'Better burger' chains beef up
Burger chains are the biggest business in the restaurant industry, pulling in $69 billion in sales each year. Nearly nine in 10 consumers say they grab burgers away from home at least once a month.
Half of that business goes to McDonald's -- the behemoth that in recent years has upgraded its sandwich offerings, followed quickly by other fast food giants such as Burger King, Wendy's and Carl's Jr.
But Six Dollar Burgers, Big Macs and Whoppers still leave many foodies uninspired, driving demand for chains that offer convenient, affordable burgers that are also thoughtfully made with high-quality ingredients.
Cue the horde of "better burgers," which have begun beefing up the industry with premium toppings, fresher meats, better service -- and often higher prices. Their fans are fiercely loyal, their detractors often vicious.

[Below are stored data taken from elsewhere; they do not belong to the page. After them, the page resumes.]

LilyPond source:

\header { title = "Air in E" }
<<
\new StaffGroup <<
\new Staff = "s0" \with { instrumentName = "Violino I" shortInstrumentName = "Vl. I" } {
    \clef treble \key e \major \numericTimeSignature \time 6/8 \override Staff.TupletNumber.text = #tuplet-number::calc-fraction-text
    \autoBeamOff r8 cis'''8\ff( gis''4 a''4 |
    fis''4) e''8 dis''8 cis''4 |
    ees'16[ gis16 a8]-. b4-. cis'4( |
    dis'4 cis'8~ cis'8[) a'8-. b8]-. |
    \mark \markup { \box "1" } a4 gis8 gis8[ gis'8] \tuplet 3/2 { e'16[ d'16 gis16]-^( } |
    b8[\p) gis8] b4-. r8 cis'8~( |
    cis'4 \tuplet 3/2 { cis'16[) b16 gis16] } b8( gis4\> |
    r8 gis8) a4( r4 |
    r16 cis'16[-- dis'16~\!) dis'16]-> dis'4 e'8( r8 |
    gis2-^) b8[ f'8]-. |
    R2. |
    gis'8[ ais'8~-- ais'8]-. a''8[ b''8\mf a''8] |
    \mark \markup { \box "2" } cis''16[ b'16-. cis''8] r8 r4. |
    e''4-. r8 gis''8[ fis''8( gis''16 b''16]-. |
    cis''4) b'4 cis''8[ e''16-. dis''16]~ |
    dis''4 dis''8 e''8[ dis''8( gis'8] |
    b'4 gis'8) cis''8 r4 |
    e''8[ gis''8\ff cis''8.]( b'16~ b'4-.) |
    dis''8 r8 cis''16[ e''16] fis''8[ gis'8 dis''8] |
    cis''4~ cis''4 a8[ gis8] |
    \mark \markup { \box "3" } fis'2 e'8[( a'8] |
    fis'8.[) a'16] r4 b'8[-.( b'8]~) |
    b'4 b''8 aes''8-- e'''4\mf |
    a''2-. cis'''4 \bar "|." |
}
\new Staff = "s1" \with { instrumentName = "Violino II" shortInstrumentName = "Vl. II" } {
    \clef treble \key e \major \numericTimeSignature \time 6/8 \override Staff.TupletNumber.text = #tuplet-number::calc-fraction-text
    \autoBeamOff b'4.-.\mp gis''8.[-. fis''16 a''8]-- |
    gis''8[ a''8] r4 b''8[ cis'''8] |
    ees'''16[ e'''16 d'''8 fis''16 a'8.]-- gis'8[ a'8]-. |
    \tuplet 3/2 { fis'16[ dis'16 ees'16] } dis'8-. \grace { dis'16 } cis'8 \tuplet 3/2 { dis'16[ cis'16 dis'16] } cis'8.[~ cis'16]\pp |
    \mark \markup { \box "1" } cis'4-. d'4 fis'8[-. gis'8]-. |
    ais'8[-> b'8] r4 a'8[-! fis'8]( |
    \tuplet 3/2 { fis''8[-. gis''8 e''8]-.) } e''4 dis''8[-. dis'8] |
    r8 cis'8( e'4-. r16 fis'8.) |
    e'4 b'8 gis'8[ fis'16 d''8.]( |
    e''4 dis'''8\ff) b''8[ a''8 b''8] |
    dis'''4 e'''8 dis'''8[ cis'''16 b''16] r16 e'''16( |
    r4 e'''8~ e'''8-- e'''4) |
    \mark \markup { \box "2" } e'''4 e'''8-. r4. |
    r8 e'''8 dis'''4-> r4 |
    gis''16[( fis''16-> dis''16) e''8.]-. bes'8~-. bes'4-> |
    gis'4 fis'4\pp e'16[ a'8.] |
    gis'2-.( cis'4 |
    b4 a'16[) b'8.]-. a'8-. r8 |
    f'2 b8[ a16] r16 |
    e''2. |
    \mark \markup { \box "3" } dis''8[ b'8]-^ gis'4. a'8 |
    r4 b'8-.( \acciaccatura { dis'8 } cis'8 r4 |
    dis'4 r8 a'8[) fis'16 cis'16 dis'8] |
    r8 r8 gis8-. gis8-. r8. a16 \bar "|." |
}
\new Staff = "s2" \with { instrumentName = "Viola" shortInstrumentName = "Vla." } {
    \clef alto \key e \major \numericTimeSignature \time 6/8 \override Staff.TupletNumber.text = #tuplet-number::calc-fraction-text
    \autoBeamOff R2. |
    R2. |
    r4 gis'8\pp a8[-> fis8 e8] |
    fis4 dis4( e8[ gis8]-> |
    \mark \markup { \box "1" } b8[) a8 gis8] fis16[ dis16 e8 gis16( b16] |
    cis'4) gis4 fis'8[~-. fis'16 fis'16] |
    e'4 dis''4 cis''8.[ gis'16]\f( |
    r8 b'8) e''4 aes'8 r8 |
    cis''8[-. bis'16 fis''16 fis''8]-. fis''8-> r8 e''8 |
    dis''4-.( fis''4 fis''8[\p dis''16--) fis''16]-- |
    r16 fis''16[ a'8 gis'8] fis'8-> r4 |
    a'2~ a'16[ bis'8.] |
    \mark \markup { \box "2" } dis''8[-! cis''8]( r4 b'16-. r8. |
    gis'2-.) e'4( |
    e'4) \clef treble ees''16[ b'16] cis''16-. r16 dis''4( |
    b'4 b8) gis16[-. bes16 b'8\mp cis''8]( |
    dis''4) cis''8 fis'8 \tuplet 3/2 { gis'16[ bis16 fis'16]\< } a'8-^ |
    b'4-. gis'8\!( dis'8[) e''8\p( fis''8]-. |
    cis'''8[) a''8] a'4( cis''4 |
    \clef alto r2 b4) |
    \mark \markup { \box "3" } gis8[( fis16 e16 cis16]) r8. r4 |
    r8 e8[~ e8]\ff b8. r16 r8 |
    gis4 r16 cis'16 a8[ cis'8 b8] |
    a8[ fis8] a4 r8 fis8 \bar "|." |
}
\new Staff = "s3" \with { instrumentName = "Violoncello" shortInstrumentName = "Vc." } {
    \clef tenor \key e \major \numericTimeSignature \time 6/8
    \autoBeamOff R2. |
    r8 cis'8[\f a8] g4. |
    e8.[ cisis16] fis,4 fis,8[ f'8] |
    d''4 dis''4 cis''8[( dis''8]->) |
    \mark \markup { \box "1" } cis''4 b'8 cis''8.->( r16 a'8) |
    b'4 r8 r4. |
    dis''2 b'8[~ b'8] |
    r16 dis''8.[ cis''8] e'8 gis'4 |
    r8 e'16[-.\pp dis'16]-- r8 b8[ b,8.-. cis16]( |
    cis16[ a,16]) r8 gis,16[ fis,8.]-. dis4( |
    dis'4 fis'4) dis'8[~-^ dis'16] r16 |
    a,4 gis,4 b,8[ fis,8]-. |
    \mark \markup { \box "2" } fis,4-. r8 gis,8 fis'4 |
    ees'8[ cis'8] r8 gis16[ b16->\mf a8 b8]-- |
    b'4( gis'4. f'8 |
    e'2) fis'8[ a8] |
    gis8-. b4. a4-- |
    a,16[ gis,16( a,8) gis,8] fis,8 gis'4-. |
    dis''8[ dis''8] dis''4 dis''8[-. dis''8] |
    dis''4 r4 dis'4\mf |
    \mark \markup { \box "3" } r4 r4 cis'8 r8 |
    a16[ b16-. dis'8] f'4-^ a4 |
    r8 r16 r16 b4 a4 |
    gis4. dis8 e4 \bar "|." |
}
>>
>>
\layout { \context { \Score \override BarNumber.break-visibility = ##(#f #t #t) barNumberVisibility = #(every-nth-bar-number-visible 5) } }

While the overall burger segment grew 3.7% last year, fast casual chains exploded 20.8%, according to a report from research group Technomic.
Here, a look at some of the top better burger brands, including Smashburger, In-N-Out and Five Guys.
Umami Burger( Kirk McKoy / Los Angeles Times / July 12, 2012 )
This young Los Angeles chain isn't a true fast casual chain, with its servers and sit-down set-up. But many of its qualities -- the hand-formed patties, the localization of its menus, its wine and beer list, its buzziness -- put it squarely in the better-burger category. The company has 10 Umami Burger locations in Southern California and one in the Bay Area. Founder Adam Fleishman recently paired with Sam Nazarian of the SBE hospitality group to begin expanding nationally to locations in New York and elsewhere. The buns are lightly toasted and slightly sweet. Burgers -- including varieties such as Truffle, Port & Stilton, the Lemon Miso Crab Melt at the new Laguna location and the standard vegetarian Earth -- are made without substitutions. The most basic burger, the Cali, costs $10.